Start of DATA RECORDS

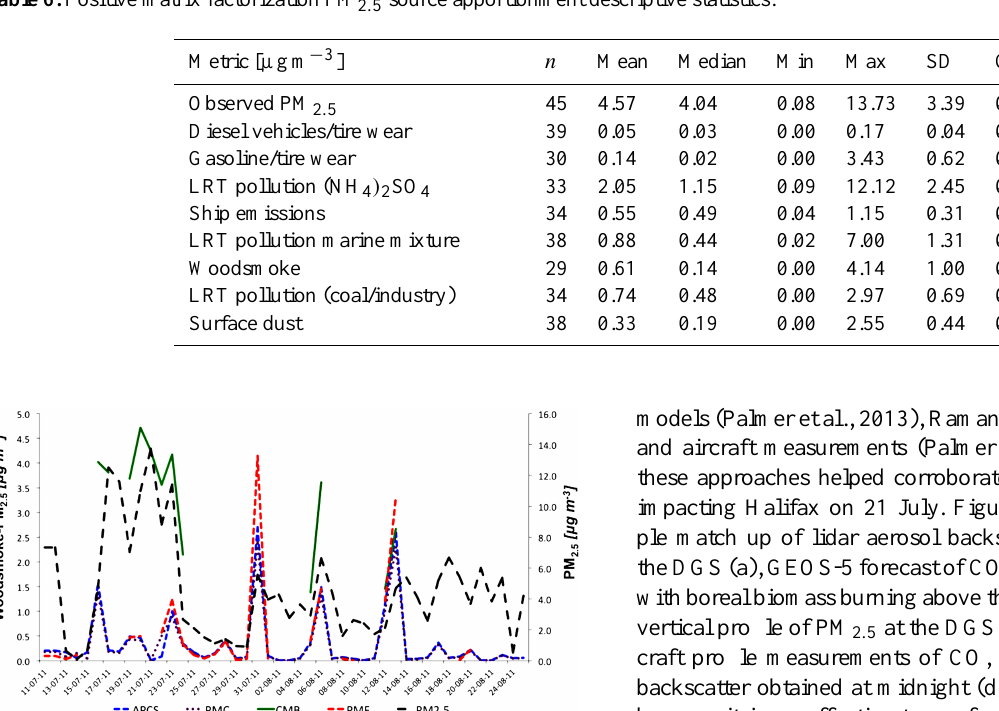
Table 6. Positive matrix factorization PM 2 . 5 source apportionment descriptive statistics.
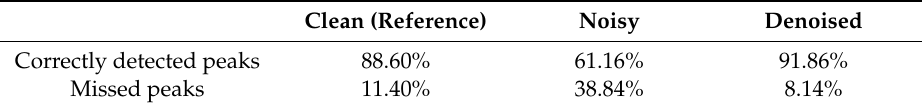
Table 5. Peak detection results on clean (reference), noisy, and denoised sequences. Clean (Reference) Noisy Denoised Correctly detected peaks 88.60% 61.16% Missed peaks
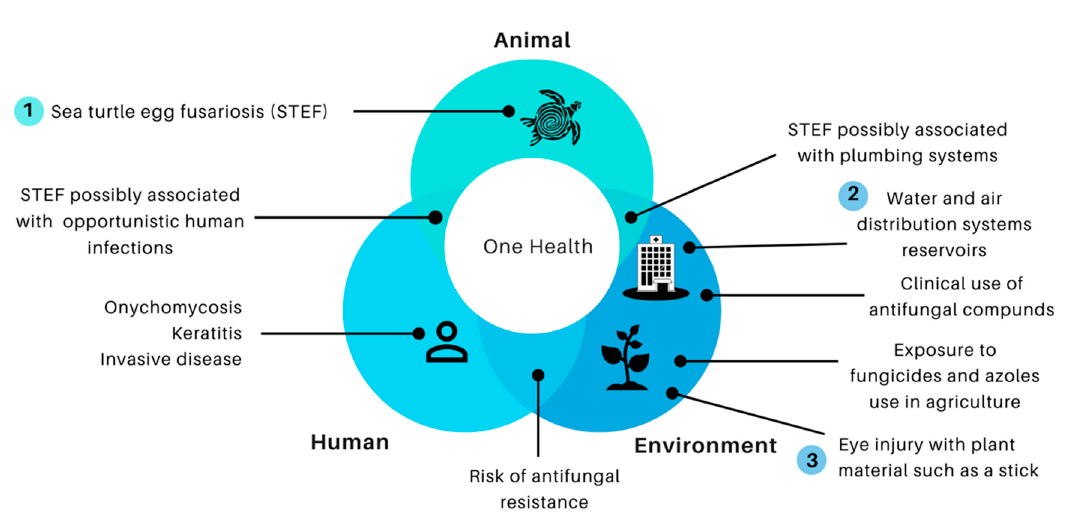
Figure 1. Animal, environment, and human interaction: a One Health perspective.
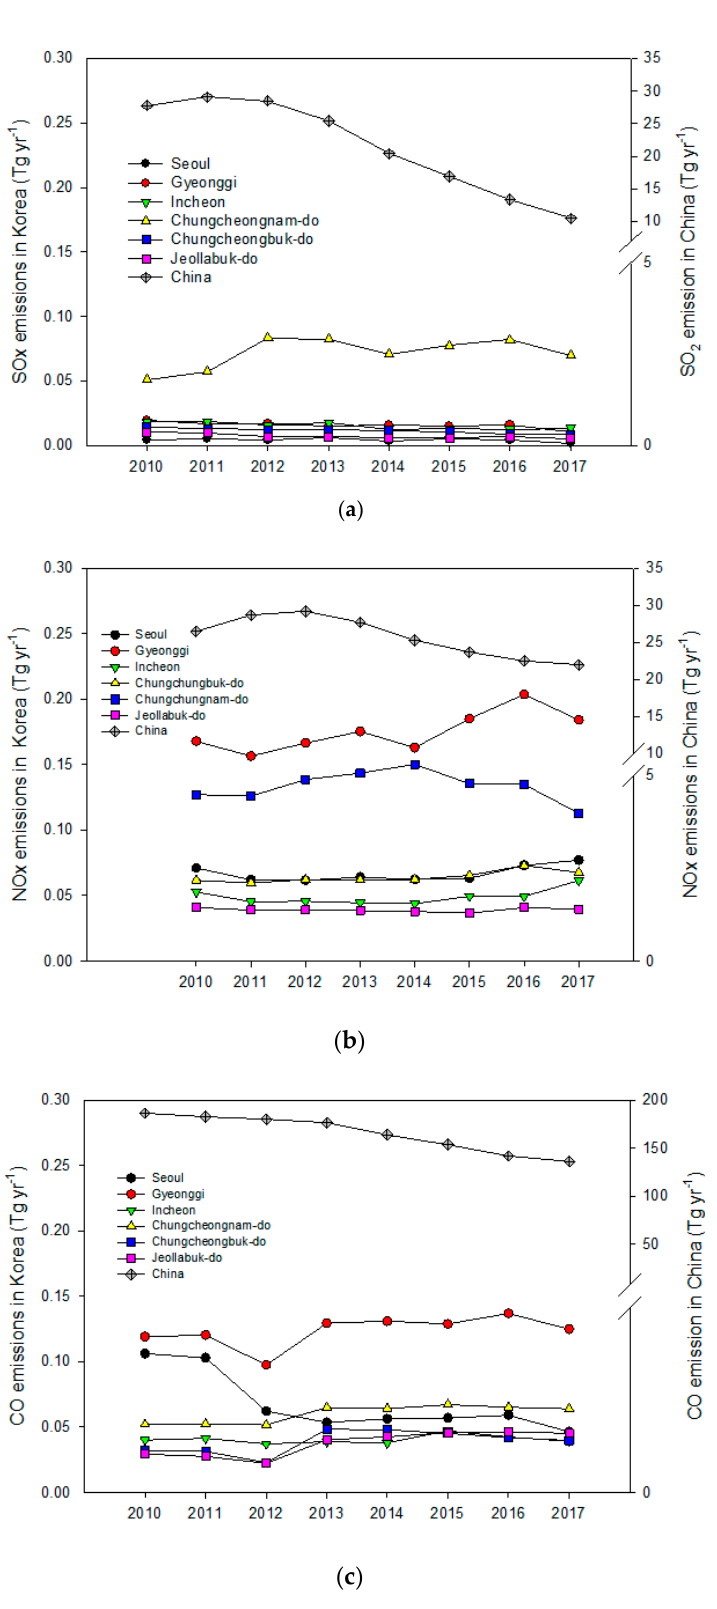
Figure 3. Emissions of SOx, NOx and CO in China and South Korea. ( a ) SOx (SO 2 ), ( b ) NOx and ( c ) CO. The SO 2 emissions in China and the metropolitan areas of South Korea were all on a downward trend. Only in Chungcheongnam-do were SO 2 emissions found to be on the rise. Large-scale coal-fired power plants and industrial complexes are located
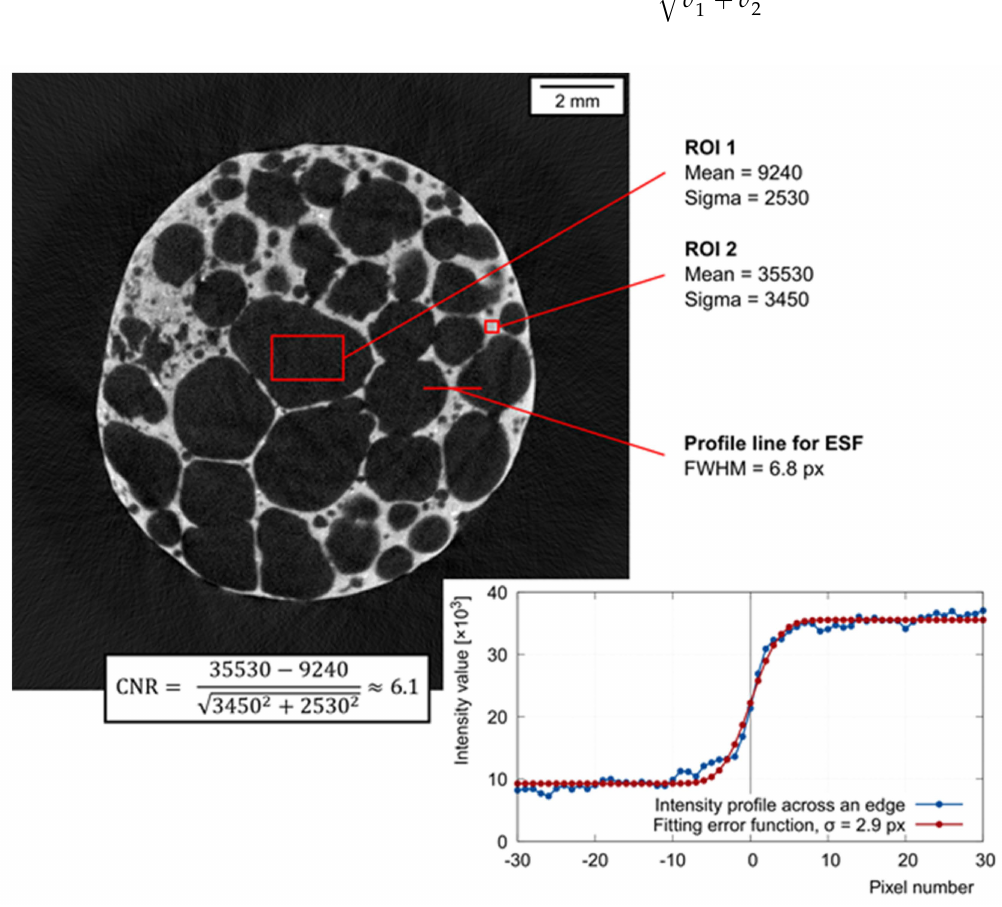
Figure 5. Transversal section of the tomographic model of the APM foam element. ROI1, ROI2—dark and bright area for the calculation of CNR; intensity profile across the edge is fitted with an error function and the FWHM is estimated. The intensity profile across a sharp edge in the image is called the edge spread function (ESF) and its derivative is the line spread function LSF, having a bell-shape. The width of LSF in 50% of its height is the FWHM value. The lower FWHM, the sharper the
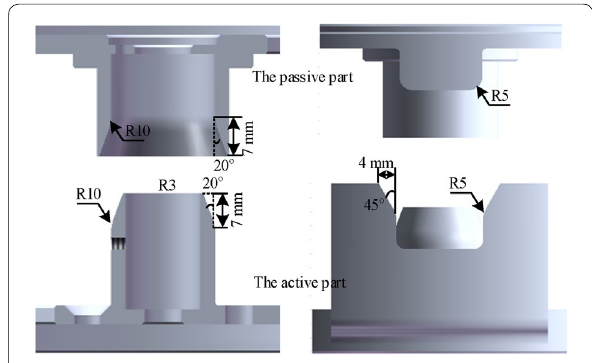
Figure 16 Structure of RCM based on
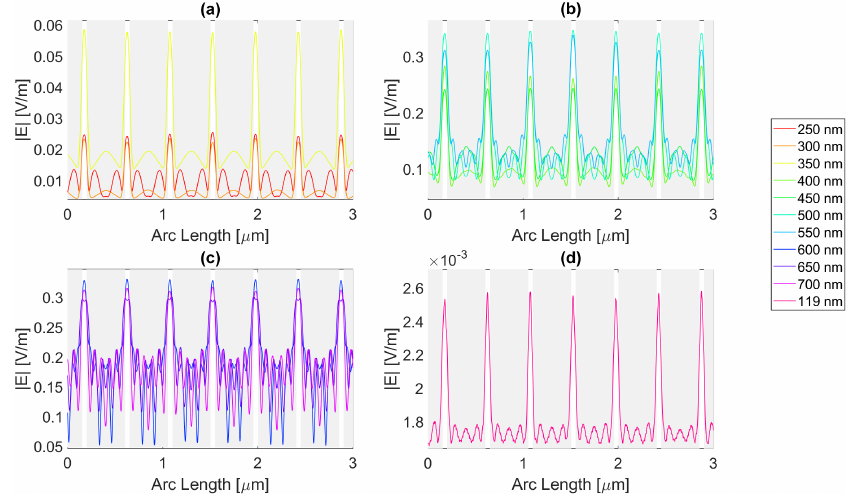
Figure 5. Electric field for aluminium 20-nm-thick rectangular nanostructure—Probe 1. On the other hand, the gold antenna reaches a maximum electric field of 4.00 × 10 − 1 V/m and field integral of 9.87 × 10 − 7 at a 600 nm wavelength, being the design of 20 nm thick- ness that has a maximum at the largest wavelength, as represented in Figure 6c. In Figure 6b, for wavelengths near the resonance wavelength 536 nm, from 450 to 700 nm, the field on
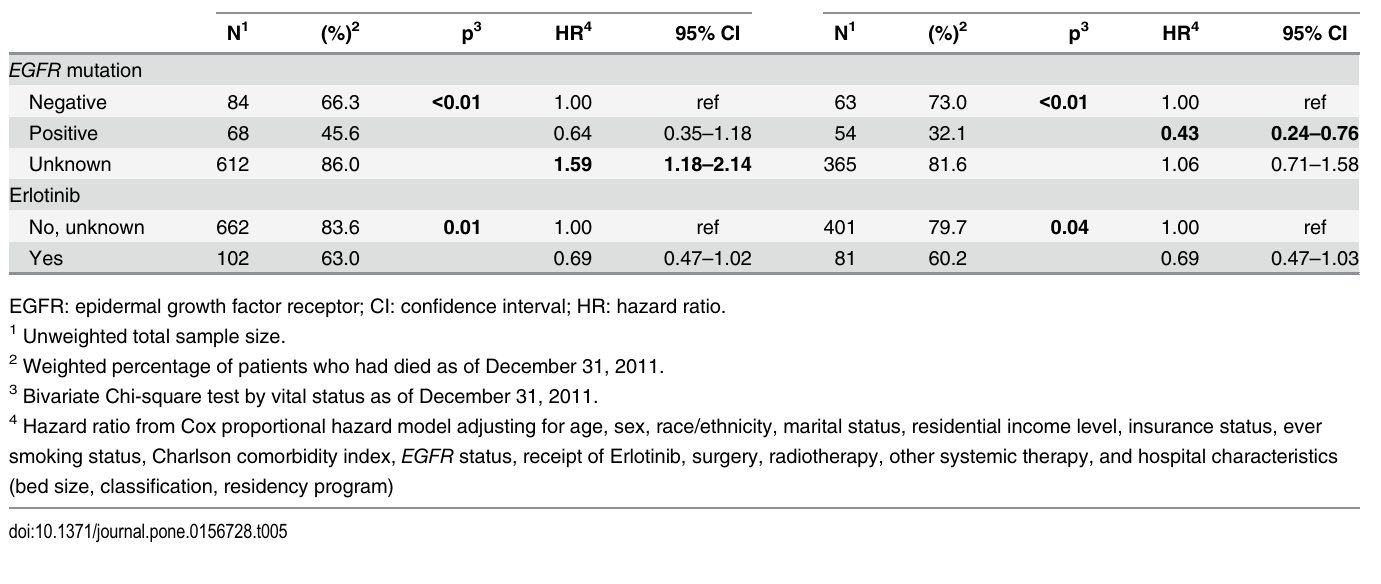
Table 5. Association between EGFR -mutant status and Erlotinib treatment with all-cause survival among patients diagnosed in 2010 with stage IV non-small cell lung cancer, Patterns of Care. All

End of DATA RECORDS

Pictures stay out. Transcribe the lines from the start of the entries above through the line with "Figure 1. Animal, environment, and", exactly.

RESPONSE TO THE EXERCISE –
Table 6. Positive matrix factorization PM 2 . 5 source apportionment descriptive statistics.
Table 5. Peak detection results on clean (reference), noisy, and denoised sequences. Clean (Reference) Noisy Denoised Correctly detected peaks 88.60% 61.16% Missed peaks
Figure 1. Animal, environment, and human interaction: a One Health perspective.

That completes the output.